Black holes are the universe's trap doors leading into an abyss. They normally come in two sizes. The first type are stars that are massive enough that when they burn out they collapse down to a singularity that's equivalent to five to ten times our sun's mass crushed into something smaller than the period at the end of this sentence.

The second known type are monster black holes that are millions or even billions of times our sun's mass. They dwell in the dark hearts of galaxies, gobbling up any stars that pass nearby. They must be intimately tied to the early days of galaxy formation.

What's elusive are so-called intermediate-mass black holes weighing hundreds or a few thousand solar masses. Are they a "missing link" in black hole evolution?

One of the best candidates is lurking in the center of the huge globular star cluster Omega Centauri. Because black holes cannot be directly observed, astronomers must use "stellar forensics" by measuring how a black hole's gravitational pull affects the motions of nearby stars. Stellar velocities can be used to estimate the black hole's mass. The faster a star moves, the more powerful the tug from the black hole.

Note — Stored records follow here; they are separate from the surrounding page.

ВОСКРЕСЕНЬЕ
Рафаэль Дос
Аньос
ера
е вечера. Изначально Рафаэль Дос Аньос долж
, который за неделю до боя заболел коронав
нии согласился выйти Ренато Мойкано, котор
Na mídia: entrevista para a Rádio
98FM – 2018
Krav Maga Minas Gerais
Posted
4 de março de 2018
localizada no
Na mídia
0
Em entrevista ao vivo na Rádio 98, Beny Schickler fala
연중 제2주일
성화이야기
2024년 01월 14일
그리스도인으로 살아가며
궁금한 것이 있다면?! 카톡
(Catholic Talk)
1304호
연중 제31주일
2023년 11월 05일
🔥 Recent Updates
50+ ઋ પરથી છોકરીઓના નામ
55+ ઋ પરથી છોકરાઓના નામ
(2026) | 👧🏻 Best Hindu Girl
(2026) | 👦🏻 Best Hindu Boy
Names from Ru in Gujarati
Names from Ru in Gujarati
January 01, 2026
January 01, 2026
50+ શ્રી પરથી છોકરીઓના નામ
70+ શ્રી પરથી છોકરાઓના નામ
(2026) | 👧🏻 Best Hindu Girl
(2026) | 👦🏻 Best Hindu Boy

This is a meticulous process that only the Hubble Space Telescope can do for something as far away as Omega Centauri. Astronomers used more than 500 images from Hubble — spanning two decades of observations — to follow the motion of seven fast moving stars in the innermost region of the star cluster.

The black hole in Omega Centauri is estimated to be 8,200 times that of our sun. If confirmed, it is closer to Earth than the 4.3-million-solar-mass black hole in the center of the Milky Way. That black hole is 26,000 light-years away, while Omega Centauri is 17,700 light-years from us.